• Task instructions
Copy out every row, replacing "common name" with "vernacular name" wherever it occurs and leaving the rest unchanged.

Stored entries
— START —

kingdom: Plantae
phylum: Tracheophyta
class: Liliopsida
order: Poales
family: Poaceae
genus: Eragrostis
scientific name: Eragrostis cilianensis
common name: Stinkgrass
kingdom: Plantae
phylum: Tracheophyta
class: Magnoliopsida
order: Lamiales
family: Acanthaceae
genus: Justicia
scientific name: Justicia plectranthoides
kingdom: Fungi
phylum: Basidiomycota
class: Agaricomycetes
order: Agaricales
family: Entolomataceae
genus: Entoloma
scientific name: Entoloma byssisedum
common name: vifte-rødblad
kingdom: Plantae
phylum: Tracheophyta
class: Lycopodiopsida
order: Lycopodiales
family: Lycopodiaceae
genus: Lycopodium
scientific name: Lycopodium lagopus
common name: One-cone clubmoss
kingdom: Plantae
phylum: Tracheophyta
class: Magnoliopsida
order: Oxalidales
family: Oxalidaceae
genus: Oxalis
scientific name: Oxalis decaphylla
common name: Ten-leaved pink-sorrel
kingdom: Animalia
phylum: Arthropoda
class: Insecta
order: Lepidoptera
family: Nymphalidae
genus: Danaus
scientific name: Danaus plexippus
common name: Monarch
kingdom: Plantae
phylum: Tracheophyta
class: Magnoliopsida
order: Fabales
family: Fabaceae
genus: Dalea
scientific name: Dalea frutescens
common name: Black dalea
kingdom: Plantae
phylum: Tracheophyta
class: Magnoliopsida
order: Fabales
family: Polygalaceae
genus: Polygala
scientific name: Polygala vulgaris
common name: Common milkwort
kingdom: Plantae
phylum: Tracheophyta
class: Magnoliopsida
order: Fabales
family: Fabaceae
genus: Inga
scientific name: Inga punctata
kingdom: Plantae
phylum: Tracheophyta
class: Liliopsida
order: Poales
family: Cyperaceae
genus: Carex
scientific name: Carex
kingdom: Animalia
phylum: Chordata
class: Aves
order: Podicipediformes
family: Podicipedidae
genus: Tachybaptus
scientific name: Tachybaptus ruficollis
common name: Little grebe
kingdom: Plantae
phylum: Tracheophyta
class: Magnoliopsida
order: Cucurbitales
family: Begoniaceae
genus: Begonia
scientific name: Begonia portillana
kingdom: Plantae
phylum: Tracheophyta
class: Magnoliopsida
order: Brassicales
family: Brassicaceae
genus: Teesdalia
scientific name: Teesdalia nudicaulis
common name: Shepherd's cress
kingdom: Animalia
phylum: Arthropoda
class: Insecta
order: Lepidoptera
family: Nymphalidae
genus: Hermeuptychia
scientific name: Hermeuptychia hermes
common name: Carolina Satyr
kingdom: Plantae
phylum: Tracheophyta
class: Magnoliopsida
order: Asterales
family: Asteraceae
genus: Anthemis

— END —

• Expected output
kingdom: Plantae
phylum: Tracheophyta
class: Liliopsida
order: Poales
family: Poaceae
genus: Eragrostis
scientific name: Eragrostis cilianensis
vernacular name: Stinkgrass
kingdom: Plantae
phylum: Tracheophyta
class: Magnoliopsida
order: Lamiales
family: Acanthaceae
genus: Justicia
scientific name: Justicia plectranthoides
kingdom: Fungi
phylum: Basidiomycota
class: Agaricomycetes
order: Agaricales
family: Entolomataceae
genus: Entoloma
scientific name: Entoloma byssisedum
vernacular name: vifte-rødblad
kingdom: Plantae
phylum: Tracheophyta
class: Lycopodiopsida
order: Lycopodiales
family: Lycopodiaceae
genus: Lycopodium
scientific name: Lycopodium lagopus
vernacular name: One-cone clubmoss
kingdom: Plantae
phylum: Tracheophyta
class: Magnoliopsida
order: Oxalidales
family: Oxalidaceae
genus: Oxalis
scientific name: Oxalis decaphylla
vernacular name: Ten-leaved pink-sorrel
kingdom: Animalia
phylum: Arthropoda
class: Insecta
order: Lepidoptera
family: Nymphalidae
genus: Danaus
scientific name: Danaus plexippus
vernacular name: Monarch
kingdom: Plantae
phylum: Tracheophyta
class: Magnoliopsida
order: Fabales
family: Fabaceae
genus: Dalea
scientific name: Dalea frutescens
vernacular name: Black dalea
kingdom: Plantae
phylum: Tracheophyta
class: Magnoliopsida
order: Fabales
family: Polygalaceae
genus: Polygala
scientific name: Polygala vulgaris
vernacular name: Common milkwort
kingdom: Plantae
phylum: Tracheophyta
class: Magnoliopsida
order: Fabales
family: Fabaceae
genus: Inga
scientific name: Inga punctata
kingdom: Plantae
phylum: Tracheophyta
class: Liliopsida
order: Poales
family: Cyperaceae
genus: Carex
scientific name: Carex
kingdom: Animalia
phylum: Chordata
class: Aves
order: Podicipediformes
family: Podicipedidae
genus: Tachybaptus
scientific name: Tachybaptus ruficollis
vernacular name: Little grebe
kingdom: Plantae
phylum: Tracheophyta
class: Magnoliopsida
order: Cucurbitales
family: Begoniaceae
genus: Begonia
scientific name: Begonia portillana
kingdom: Plantae
phylum: Tracheophyta
class: Magnoliopsida
order: Brassicales
family: Brassicaceae
genus: Teesdalia
scientific name: Teesdalia nudicaulis
vernacular name: Shepherd's cress
kingdom: Animalia
phylum: Arthropoda
class: Insecta
order: Lepidoptera
family: Nymphalidae
genus: Hermeuptychia
scientific name: Hermeuptychia hermes
vernacular name: Carolina Satyr
kingdom: Plantae
phylum: Tracheophyta
class: Magnoliopsida
order: Asterales
family: Asteraceae
genus: Anthemis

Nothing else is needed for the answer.